Problem details:
Could you filter the data below down to the lines that hold the word "wash"?

════════════════

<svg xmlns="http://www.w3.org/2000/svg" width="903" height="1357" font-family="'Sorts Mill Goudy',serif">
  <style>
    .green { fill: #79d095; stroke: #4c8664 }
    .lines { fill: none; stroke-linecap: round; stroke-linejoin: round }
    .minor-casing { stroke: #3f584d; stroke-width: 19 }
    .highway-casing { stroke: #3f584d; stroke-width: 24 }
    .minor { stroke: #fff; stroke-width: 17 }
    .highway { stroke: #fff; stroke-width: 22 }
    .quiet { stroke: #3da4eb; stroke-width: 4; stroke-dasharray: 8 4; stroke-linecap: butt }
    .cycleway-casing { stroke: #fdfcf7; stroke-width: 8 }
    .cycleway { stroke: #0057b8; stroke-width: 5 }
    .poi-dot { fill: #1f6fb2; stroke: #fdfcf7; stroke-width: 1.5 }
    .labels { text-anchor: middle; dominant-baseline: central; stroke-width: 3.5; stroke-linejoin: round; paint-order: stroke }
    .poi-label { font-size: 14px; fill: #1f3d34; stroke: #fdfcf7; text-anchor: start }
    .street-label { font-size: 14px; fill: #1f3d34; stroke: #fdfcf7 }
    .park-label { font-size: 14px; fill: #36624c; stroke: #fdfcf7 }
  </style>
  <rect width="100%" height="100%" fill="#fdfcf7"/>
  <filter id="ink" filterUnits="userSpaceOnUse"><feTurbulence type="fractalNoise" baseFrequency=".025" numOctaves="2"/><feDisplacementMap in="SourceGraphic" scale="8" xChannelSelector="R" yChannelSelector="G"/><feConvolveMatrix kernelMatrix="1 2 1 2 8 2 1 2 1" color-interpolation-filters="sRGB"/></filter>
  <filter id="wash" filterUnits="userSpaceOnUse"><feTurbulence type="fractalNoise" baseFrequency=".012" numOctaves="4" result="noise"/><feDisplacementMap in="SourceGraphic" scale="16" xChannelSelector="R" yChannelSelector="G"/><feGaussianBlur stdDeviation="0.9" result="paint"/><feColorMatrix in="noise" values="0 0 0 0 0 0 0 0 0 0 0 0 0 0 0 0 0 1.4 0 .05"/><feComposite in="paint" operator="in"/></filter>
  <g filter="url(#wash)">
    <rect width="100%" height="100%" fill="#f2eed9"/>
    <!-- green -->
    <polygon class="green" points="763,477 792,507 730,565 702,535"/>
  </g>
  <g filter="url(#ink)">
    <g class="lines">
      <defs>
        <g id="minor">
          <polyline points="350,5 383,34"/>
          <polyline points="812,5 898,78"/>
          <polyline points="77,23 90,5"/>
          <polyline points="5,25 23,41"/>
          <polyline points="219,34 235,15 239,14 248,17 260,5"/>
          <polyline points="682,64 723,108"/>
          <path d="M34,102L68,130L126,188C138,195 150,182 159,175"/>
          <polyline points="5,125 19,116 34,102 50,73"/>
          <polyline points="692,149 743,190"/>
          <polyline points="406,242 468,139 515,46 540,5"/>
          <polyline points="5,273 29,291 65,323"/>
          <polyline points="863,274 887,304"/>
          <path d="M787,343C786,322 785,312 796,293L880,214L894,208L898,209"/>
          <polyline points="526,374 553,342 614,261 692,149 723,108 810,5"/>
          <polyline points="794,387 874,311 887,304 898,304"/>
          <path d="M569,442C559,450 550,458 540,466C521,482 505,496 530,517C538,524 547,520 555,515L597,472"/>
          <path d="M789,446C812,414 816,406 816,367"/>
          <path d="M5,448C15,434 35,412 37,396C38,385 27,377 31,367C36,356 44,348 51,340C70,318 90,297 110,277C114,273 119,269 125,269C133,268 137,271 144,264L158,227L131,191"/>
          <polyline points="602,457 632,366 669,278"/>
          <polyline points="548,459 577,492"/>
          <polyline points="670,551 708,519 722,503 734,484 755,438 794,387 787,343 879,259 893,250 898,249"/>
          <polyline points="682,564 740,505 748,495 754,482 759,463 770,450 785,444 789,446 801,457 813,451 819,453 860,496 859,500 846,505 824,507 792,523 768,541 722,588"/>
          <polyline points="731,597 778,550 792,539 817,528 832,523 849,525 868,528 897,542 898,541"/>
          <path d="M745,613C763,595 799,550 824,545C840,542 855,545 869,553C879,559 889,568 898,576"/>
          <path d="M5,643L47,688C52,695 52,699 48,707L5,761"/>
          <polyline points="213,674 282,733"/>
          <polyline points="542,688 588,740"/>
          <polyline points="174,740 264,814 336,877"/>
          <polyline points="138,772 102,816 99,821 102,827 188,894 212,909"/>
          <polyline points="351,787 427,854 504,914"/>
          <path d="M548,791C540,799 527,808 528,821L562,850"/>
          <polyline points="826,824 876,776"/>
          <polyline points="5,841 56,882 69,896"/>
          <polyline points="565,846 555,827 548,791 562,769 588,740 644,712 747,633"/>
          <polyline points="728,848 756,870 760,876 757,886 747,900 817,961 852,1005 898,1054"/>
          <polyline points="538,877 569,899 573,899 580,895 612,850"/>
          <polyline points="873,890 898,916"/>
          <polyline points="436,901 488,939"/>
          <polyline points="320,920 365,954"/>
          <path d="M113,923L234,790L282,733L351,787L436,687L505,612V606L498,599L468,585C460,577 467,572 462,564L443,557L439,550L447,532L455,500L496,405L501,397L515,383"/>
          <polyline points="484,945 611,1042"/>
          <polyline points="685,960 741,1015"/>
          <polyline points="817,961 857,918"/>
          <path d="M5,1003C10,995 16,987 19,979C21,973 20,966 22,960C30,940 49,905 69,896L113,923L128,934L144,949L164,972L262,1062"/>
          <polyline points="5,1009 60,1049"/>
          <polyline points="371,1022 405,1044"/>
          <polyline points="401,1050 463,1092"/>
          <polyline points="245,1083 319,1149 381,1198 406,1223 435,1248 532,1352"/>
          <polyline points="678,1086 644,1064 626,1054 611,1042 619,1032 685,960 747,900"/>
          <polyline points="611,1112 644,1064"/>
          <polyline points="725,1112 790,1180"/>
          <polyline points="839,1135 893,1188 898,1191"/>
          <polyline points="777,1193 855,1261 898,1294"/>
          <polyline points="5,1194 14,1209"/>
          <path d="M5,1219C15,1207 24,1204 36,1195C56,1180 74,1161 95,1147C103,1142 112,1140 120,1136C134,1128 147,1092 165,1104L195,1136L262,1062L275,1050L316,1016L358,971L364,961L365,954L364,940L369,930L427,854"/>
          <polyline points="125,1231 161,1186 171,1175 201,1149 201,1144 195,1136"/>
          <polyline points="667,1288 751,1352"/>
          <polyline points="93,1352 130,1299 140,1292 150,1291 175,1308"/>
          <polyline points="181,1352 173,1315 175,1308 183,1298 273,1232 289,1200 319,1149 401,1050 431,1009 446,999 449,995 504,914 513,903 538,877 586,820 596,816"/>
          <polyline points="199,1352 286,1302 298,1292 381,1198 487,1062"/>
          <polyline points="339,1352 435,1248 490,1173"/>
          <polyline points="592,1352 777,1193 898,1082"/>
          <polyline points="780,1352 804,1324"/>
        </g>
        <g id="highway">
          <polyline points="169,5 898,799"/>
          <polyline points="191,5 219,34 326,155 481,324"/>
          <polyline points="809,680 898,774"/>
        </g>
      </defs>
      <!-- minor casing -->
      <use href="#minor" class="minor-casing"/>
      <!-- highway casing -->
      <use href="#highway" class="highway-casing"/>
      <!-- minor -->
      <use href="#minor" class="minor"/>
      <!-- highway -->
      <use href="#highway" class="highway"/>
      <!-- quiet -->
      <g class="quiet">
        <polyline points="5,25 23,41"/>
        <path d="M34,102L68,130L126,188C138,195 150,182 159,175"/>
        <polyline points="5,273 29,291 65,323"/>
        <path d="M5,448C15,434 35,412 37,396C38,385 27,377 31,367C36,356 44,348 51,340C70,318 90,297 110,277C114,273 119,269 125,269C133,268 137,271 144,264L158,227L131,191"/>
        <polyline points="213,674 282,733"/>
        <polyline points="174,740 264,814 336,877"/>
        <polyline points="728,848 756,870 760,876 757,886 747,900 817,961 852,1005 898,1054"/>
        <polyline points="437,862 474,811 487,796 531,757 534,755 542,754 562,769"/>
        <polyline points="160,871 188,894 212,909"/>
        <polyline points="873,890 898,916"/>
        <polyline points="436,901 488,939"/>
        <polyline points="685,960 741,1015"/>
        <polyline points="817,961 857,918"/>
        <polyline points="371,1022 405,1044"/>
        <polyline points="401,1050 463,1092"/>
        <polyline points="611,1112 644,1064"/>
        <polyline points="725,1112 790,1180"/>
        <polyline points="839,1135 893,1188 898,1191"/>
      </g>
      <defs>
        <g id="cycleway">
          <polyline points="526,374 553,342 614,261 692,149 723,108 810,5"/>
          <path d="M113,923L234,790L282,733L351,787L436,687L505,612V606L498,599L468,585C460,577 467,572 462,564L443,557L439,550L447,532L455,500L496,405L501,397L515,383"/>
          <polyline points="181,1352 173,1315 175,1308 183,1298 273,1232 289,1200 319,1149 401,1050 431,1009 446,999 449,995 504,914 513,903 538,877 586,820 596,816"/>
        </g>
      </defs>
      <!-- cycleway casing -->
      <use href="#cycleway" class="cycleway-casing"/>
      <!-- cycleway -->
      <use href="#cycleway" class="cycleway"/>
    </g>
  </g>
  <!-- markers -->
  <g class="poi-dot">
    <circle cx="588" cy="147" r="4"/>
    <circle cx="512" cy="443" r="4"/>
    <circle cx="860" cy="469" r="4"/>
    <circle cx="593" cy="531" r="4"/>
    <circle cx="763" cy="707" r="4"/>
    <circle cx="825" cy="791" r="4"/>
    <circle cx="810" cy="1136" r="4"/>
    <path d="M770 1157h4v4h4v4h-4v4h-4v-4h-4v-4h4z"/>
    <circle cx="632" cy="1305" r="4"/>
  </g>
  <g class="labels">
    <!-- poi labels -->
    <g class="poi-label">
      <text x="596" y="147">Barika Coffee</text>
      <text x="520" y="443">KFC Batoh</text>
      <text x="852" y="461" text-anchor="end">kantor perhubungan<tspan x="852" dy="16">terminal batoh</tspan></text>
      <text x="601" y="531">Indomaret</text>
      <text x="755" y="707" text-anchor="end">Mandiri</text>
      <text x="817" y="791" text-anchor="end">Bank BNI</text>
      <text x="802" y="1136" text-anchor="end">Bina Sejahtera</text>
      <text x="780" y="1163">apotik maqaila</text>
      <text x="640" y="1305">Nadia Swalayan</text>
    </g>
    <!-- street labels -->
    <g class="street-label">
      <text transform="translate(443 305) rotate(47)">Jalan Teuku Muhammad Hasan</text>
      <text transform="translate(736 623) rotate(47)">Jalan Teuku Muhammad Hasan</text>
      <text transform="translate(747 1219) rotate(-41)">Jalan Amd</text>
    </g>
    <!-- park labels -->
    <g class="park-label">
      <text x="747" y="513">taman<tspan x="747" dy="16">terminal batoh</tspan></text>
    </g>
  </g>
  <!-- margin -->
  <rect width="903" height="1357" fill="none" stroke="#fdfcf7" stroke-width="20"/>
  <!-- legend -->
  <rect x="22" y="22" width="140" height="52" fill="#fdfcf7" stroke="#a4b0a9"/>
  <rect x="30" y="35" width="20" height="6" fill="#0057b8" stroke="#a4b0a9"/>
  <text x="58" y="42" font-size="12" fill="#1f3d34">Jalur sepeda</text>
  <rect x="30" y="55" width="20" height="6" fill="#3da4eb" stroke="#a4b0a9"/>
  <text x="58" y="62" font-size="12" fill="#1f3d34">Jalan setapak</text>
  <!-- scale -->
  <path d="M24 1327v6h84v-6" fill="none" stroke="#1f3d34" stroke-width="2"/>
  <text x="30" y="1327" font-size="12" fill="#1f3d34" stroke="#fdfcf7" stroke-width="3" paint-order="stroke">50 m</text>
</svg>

════════════════

Answer box:
  <filter id="wash" filterUnits="userSpaceOnUse"><feTurbulence type="fractalNoise" baseFrequency=".012" numOctaves="4" result="noise"/><feDisplacementMap in="SourceGraphic" scale="16" xChannelSelector="R" yChannelSelector="G"/><feGaussianBlur stdDeviation="0.9" result="paint"/><feColorMatrix in="noise" values="0 0 0 0 0 0 0 0 0 0 0 0 0 0 0 0 0 1.4 0 .05"/><feComposite in="paint" operator="in"/></filter>
  <g filter="url(#wash)">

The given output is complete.